I’m trying out the “no DD” today and next week. I’m not losing much, if anything. I did 2 runs with UE and would have to rush through 4 on DD for the same moolah. Unfortunately, UE not very busy in my area. On the plus side - I think I caught them right as they’re expanding. Fingers crossed.

Really pissed with DD.


----------



## Driving With A Purpose (Jul 28, 2020)

Ms. Mercenary said:


> I’ll do a 7-11 for a straight pickup; also a Wawa. Otherwise, it’s “Never”.


I too am happy to do 7-11 pickups. I answered “never” in the survey above as I was thinking about Walmart type pickups.


----------



## Driving With A Purpose (Jul 28, 2020)

Grubhubflub said:


> I took one because it was 16 bucks for about three miles. It was one item; a vibrator.


Not a collection of them?


----------



## Grubhubflub (Jun 16, 2018)

Driving With A Purpose said:


> Not a collection of them?


No.


----------



## Driving With A Purpose (Jul 28, 2020)

Did my first grocery store delivery.  It said 2 items. 2 items meant 2 totes, which was 9 items. Thankfully nothing really heavy.

It took over 45 minutes to finish the job. $8.25 with no tip. No thanks!


----------



## UE for life (Aug 27, 2020)

never have, never will. My nightmare scenario is a third floor apt, first i guess wrong on which entrance, then lug 100 pounds of bottled water. cases of soda, i am 60 years old, f that, I'll stick to restaurants.


----------



## VanKalDriver (Sep 13, 2021)

I've done one Walgreen's grocery shop and pay thus far, which proved to myself I know how to do it. However, I would not be comfortable doing Walmart or another huge store for shop and pay because the layouts are so expansive and it will be hard to find all the items. Meanwhile in Kalamazoo, several restaurant deliveries could come up (15/16 I've done there so far have been restaurants) while I'm searching all over and asking around and around where things are. Then perhaps a long line. Then if the order is huge, lugging it all to a third-floor walk-up with five trips only to find that it's wrong.

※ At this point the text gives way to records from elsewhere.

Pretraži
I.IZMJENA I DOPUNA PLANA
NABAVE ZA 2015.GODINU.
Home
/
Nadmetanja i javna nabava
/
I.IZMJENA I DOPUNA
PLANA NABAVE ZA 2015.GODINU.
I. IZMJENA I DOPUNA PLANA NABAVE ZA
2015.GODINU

At least groceries don't get cold like restaurant food does, though ice cream could still be a problem if there's a long line to pay for it or something goes wrong with my card (which would hold up the line, too!!) My one grocery order so far included ice cream, which I got last before paying (and praying that my Uber Plus card would work after Walgreens had no idea what these Uber grocery things were! Could I theoretically get just any store without any awareness on the store's part of Uber? Thankfully, the card worked and that was how it worked.)

So none of the poll options quite describe how I am. I'll do grocery shop and pay for a drugstore like Walgreen's, but not for Wal-Mart, Target, Meijer or another huge superstore. Perhaps someone could be offered really good money to do it if other Uber people in Kalamazoo don't like to do these...


----------